You Don’t Have to Answer That Email: Start Monotasking

You don't have to answer that email. Not yet, anyway. Multitasking has a funny way of making you feel productive without actually getting anything done. It creeps into your routine via real-time notifications from emails begging you to click, read, and reply to just one more message.

Before you know it, you’ve answered ten low priority emails. But, you wrote only one sentence for the big project you need to finish this morning. Now that you’ve procrastinated, you spiraled into a fury of urgent typing. You get it done just in time and conclude that high pressure work is the only way you can get things done.

Emailing is great for procrastinating, but there’re other ways to create high pressure work environment

Email can either be a constant distraction that enables procrastination or an organized form of communication. It all depends on how you let it play into your life. Here's a hint: if you’re allowing emails to play into your life rather than actively controlling them, you've already lost.

If you answer your emails immediately, senders become accustomed to this level of availability, creating the expectation that it is OK to interrupt your work. Then, with this deluge, it becomes easy to justify constant emailing as necessary and productive.

In reality, it’s creating a vicious and stressful cycle. The solution is to apply monotasking to your emails and other projects, removing emailing from your go-to list of procrastination tactics. Monotasking is a way to create the same level of focus as an urgent deadline without the urgency, allowing you to work calmly.  

It's simple to start: pick one task and plan how you will focus

1. Create a list of action items for a project and then choose one specific task to tackle.

2. Keep the task in context. Mentally tie the action item back to its parent project and use a related word or phrase to refocus if your mind begins to wander.

3. Decide if your goal is to work on the task for a set amount of time or to work on it until it’s done. If there’s an upcoming deadline and you have the time, plan to finish the task. If it’s a larger task that requires consistent work over time, it might make sense to put a set amount of time into it and then stop.

4. Set a timer for a check-in point. It could be halfway through a set block of time, or an hour into an undefined block of time. Plan to work uninterrupted until the timer goes off, at which point you can reassess your progress.

Next step: create a distraction-free work environment

1. List the technology tools that you actually need to work on the task. If you’re typing a document, you need a computer but you might not need to be connected to the Internet.

2. Try to cut down this list wherever possible. For example, use an actual calculator instead of the one on your phone and take the phone off the list of tools you need.

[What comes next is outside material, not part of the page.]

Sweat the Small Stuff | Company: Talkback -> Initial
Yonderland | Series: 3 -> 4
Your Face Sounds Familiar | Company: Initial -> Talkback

3. Remove potentially distracting notifications before you even see them. Turn off desktop notifications for email and silence your phone. Close out tabs and applications that are not in use. Imagine they aren’t there, much like an urgent deadline makes you forget that anything else exists.

The beast in question: how do we apply the monotasking model to email?

1. Make lists of emails you need to send and when you need to send them.

2. Write all of the emails ahead of time in one batch. Use the timing tricks above to decide how long you need to spend on this.

3. Set up your work environment and stay in your mail program while writing the emails.

4. Schedule the emails to be sent at specified later times. This means you can even schedule emails for Wednesday and Thursday of this week on Monday or Tuesday night.

Friends and colleagues will adapt to slower response times as you reclaim your time

Commit to the decision to monotask your emails. People will quickly adapt and learn to let you know if there’s a time sensitive issue that actually requires immediate answers. By monotasking your emails and the rest of your projects, you can stop procrastination by eliminating the need for it.

What do you think about monotasking? Would a mounting pile of emails stress you out just as much as answering them all immediately?